George Golding Kennedy

George Golding Kennedy (October 16, 1841 – March 31, 1918) was an American physician and botanist. He took a special interest in the mosses. The plant Sabatia kennedyana was named after him.[1]

Kennedy was born in Roxbury, Boston, to Donald and Ann Colgate Kennedy née Golding. His father had moved from Scotland to Canada and later in 1833 to Boston. He went to the Roxbury Latin School under Augustus H. Buck and in 1860 he joined Harvard College. After receiving an AB in 1864 he went to the Harvard Medical School and received a medical degree in 1867. He practiced briefly but took over his father's estate and business. He became interested in botany through the classes of Asa Gray and began to make a herbarium collection from around 1862. In 1865 he married Harriet White (d. 1910), daughter of Benjamin Clark Harris. Kennedy purchased the estate of Judges John Oakes Shaw in Milton, Massachusetts, in 1897 and established his new home there. He collected locally and also on trips to Europe, Egypt, and the Middle East. In 1903 he visited his family in Devonshire, Scotland, and also visited Sir Joseph Hooker. He joined the New England Botanical Club in 1896 and took part in its activities.

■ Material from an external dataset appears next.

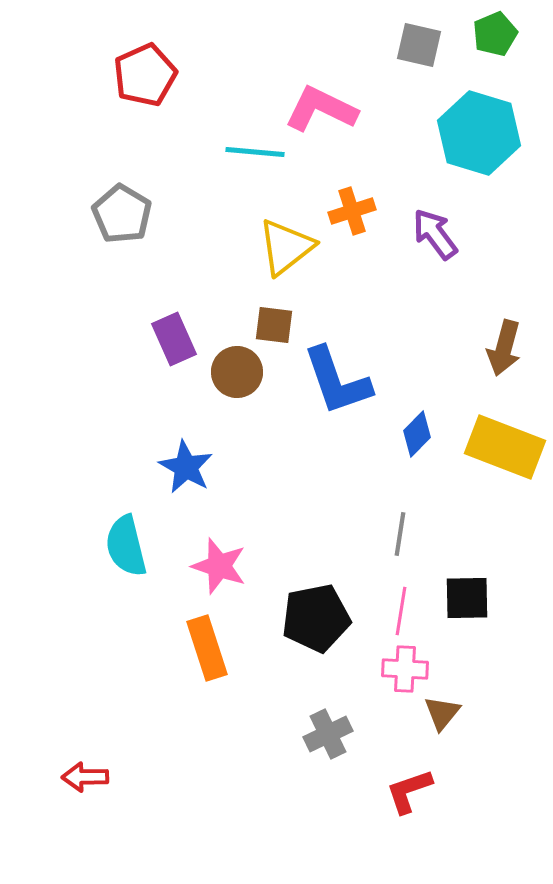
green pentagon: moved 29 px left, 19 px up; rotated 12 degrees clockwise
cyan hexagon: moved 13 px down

His herbarium of nearly 13,490 sheets was donated to the Gray Herbarium at Harvard University.[2][3]

References

  1. ^ Fernald, M. L. (1916). "The Genus Sabatia in New England". Rhodora. 18 (211): 145–152. ISSN 0035-4902.
  2. ^ Williams, Emile F. (1919). "George Golding Kennedy". Rhodora. 21 (242): 25–35. ISSN 0035-4902. JSTOR 23298501.
  3. ^ Reid, Anna M. M. (1987). "Pioneer New England Bryologists - a Prosopography". Occasional Papers of the Farlow Herbarium of Cryptogamic Botany (19): 1–71. ISSN 0090-8754.
  4. ^ International Plant Names Index. Kenn.